Omnes (diverted for the moment from murder) ‘Oh, you damned liar!’

Haylock: ‘I’m not, I tell you.’

Omnes: ‘Shut up. You are.’

Another pause. Then Norgate: ‘Well, hurry up! What are you going to do about it?’

Haylock: ‘I’ll speak to my agents.’

Mackworth: ‘Swear you will. At once.’

Haylock: ‘I swear I will. Right now.’

Me (and it’s not my fault that I love English): ‘None of your Transatlantic slang here. Say “at once”.’

Haylock: ‘At once. At once! I’ll do it the minute I get to town. I swear I will.’

That seemed enough for us seniors (I speak of age, not rank), but we hadn’t allowed for the necessary cruelty (a wise provision of nature) of the young. Warrender, my lieutenant, and Blore, another angry child, said that Haylock must have supper with us before he left. They indicated mess cake, what (and it was much) was left over of the eternal blancmange, a sardine savoury, and the mess sherry. We protested. They said he deserved to be poisoned, and that they didn’t value their commissions a tinker’s curse. A vindictive lot! But Haylock slipped the noose round his own neck when he assured us that he ‘wouldn’t report anyone’ for the recent proceedings. We groaned with disgust, and escorted him from the condemned cell to the anteroom, as our guest. It was twenty minutes before we could dig up the mess-steward, who, when he saw Haylock, came near to swooning. Haylock re-established himself in his own esteem by telling him off in the tradesmen’s style, which I had never heard before. It justifies the Teuton’s hatred of England. Warrender and Blore added cold meat from the sideboard—the greener slices for choice—to our guest’s simple fare. Lastly, Mackworth, whose mind, except on parade, when mine doesn’t function, moves slowly, lectured—‘jawed’—Haylock on the disgrace he had brought on their school. He ended with the classical tag: ‘I’ve a great mind to give you a special licking on my own account for the House’s sake. You’ve got off very cheap with only your head smacked.’

‘Thank you,’ said Haylock, mouthing through our ossuary. ‘You see my partners were educated privately.’

Debased as the dog was, he couldn’t keep the proper note of scorn out of his voice.
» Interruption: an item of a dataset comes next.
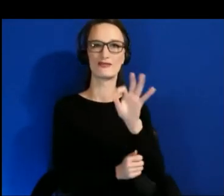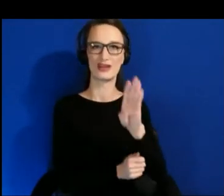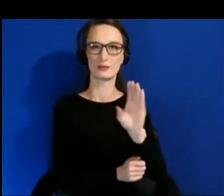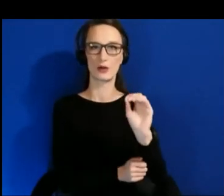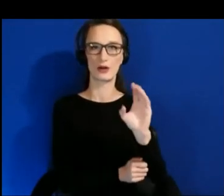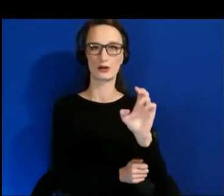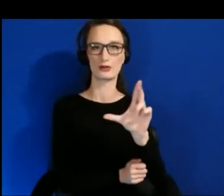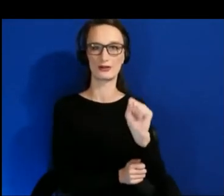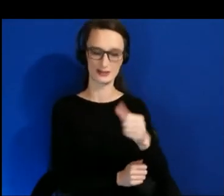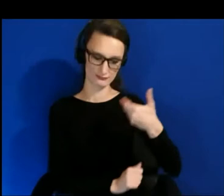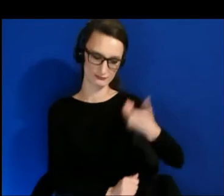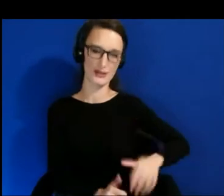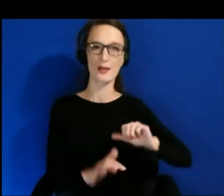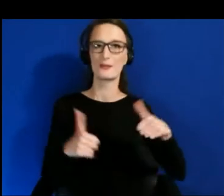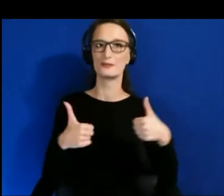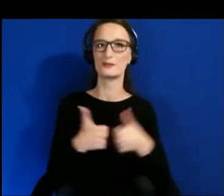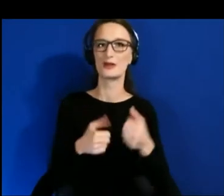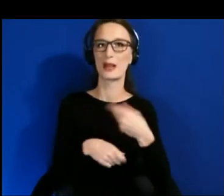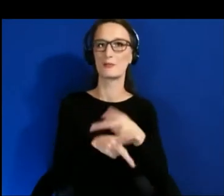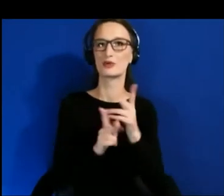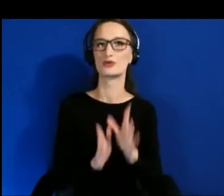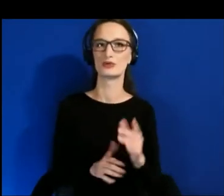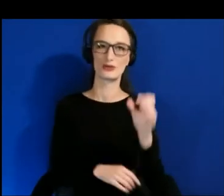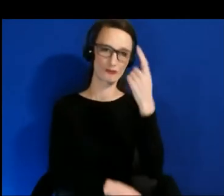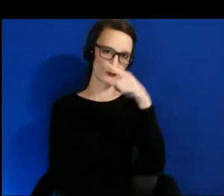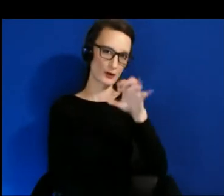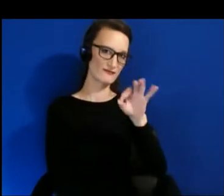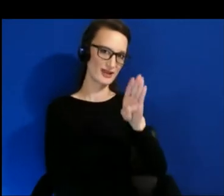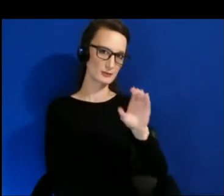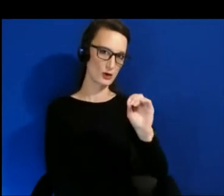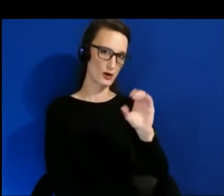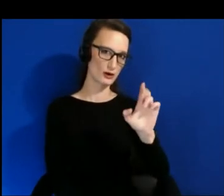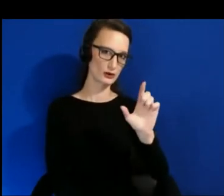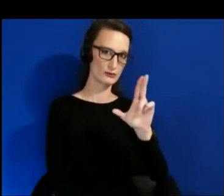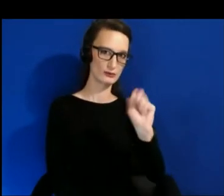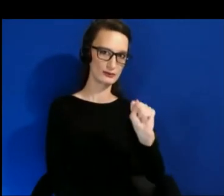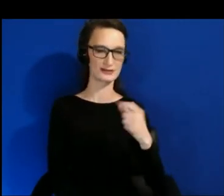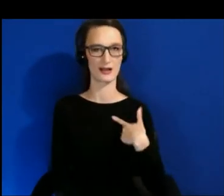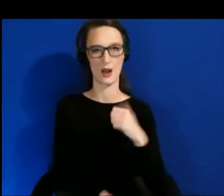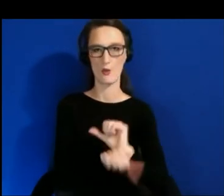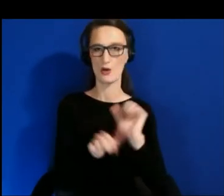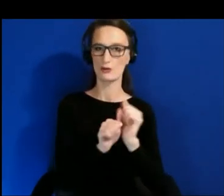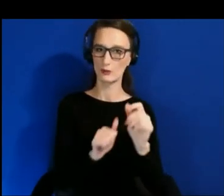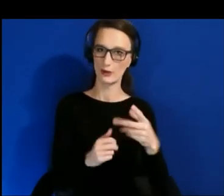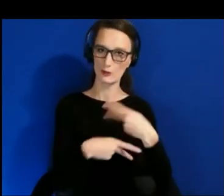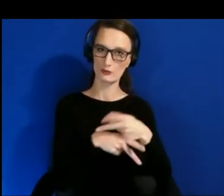Hey everyone, my name is Mari Kyle, I’m a game producer at Facebook Oculus, I work with a team of producers to create many of our first priority games, as well as build resources and solutions for all of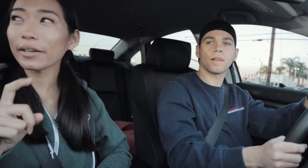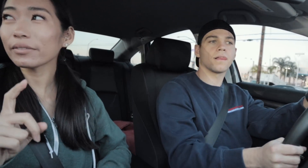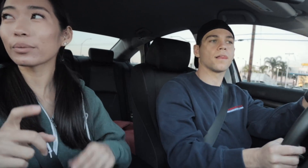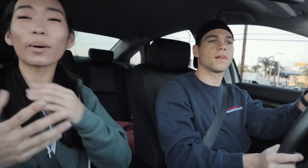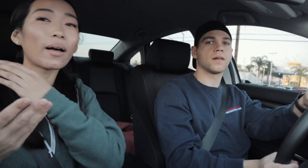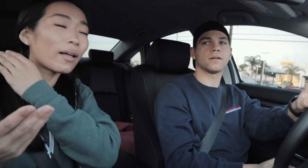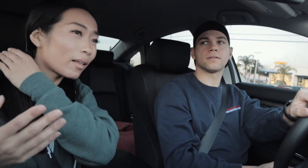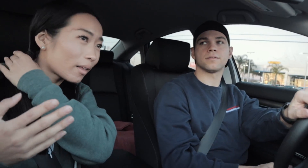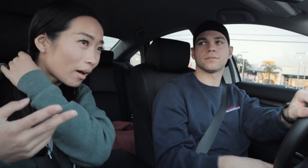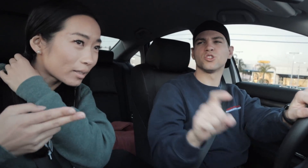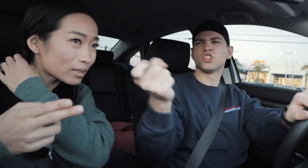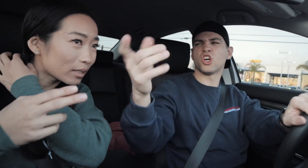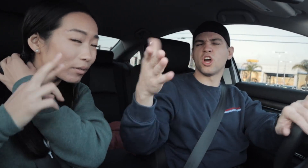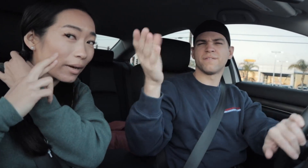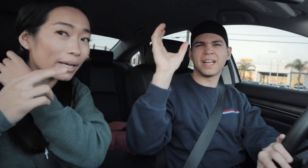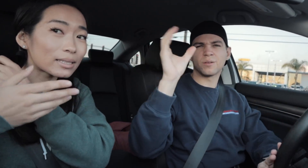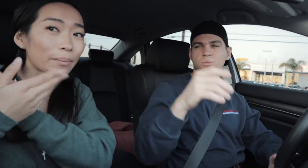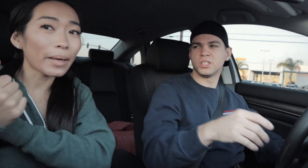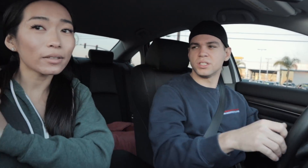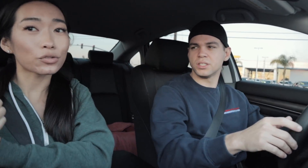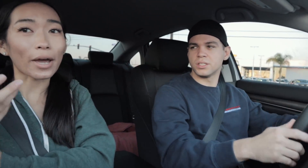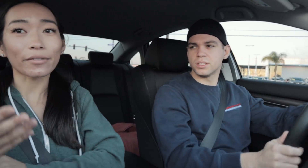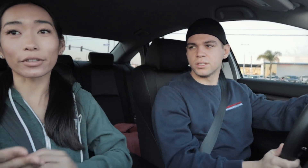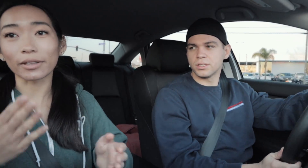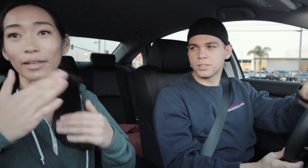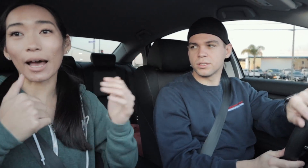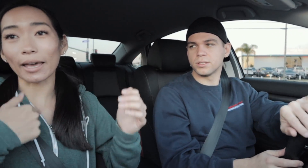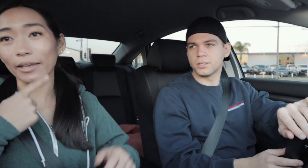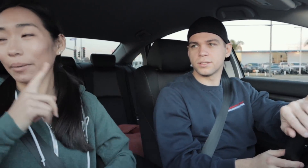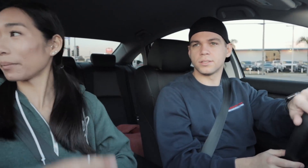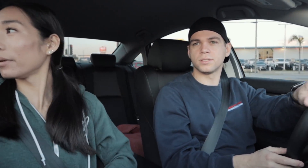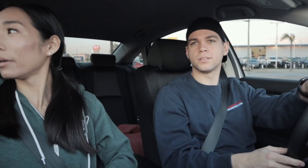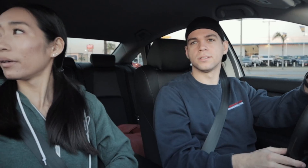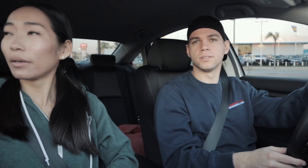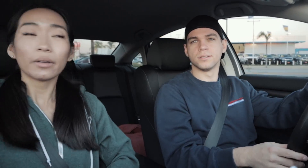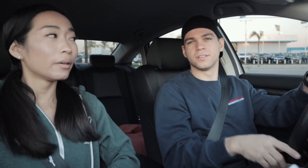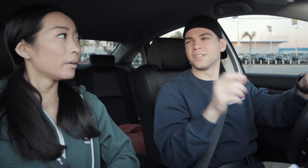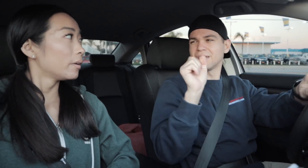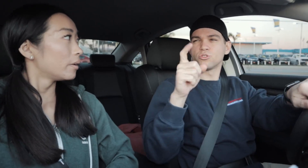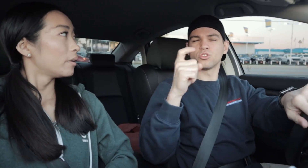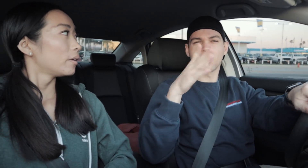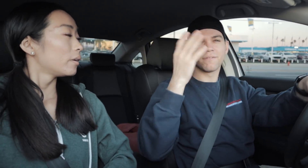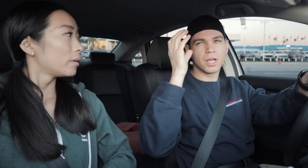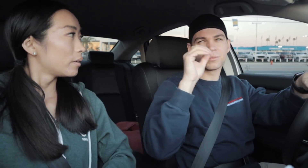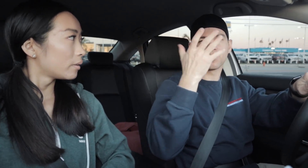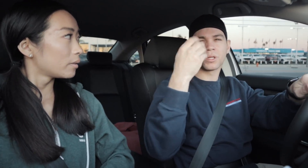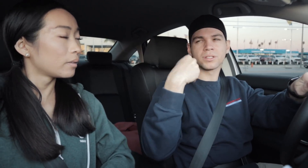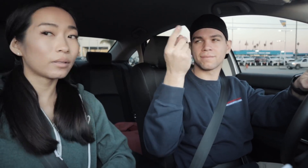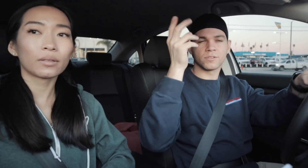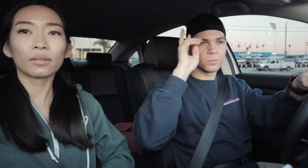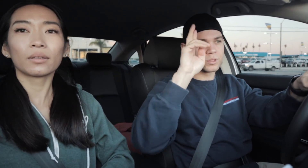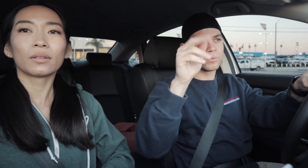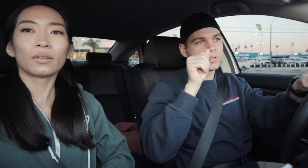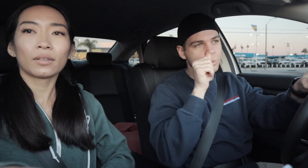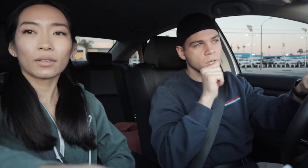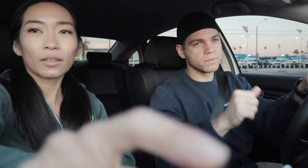E: well honestly Ryan's a better driver than I am. R: can you turn off the camera? R: You should turn off the camera so we can respect their privacy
We are of all nations the most incomprehensibly marvellous!

He left at midnight, fulfilled with garbage—we looking at him as the islanders looked at St. Paul. But he took no hurt—dura ilia messorum—the indurated intestines of the mess-caterer and the reforms began next day. We had clean, well-cooked gammon of bacon with pease pudding, followed by excellent treacle-roll and an anchovy toast that was toast and anchovy, not to mention twentieth century eggs. The mess-steward drops on all fours and wags his tail when we whistle now. The C.O. pretends officially to believe that it was the outcome of his letter. One learns to lie in the Army quicker even than on the land.

I don’t know what Mackworth may have told you, but these are the bald facts. Use them as I furnish them. There are volumes, social, political, and military in them, but for this occasion, do abstain from dotting your i’s and crossing your t’s. Circumstances, not scribes, are making the public to think.

After which, it is only fair to tell you that I tied up my platoon on parade this morning owing to an exalted mentality which for the moment (I was thinking over the moral significance of Old School ties and the British social fabric) prevented me from distinguishing between my left hand and my right. Nineveh was saved because there were six hundred thousand inhabitants in just my case, as I told Norgate afterwards. I won’t tell you what he told me on the parade-ground!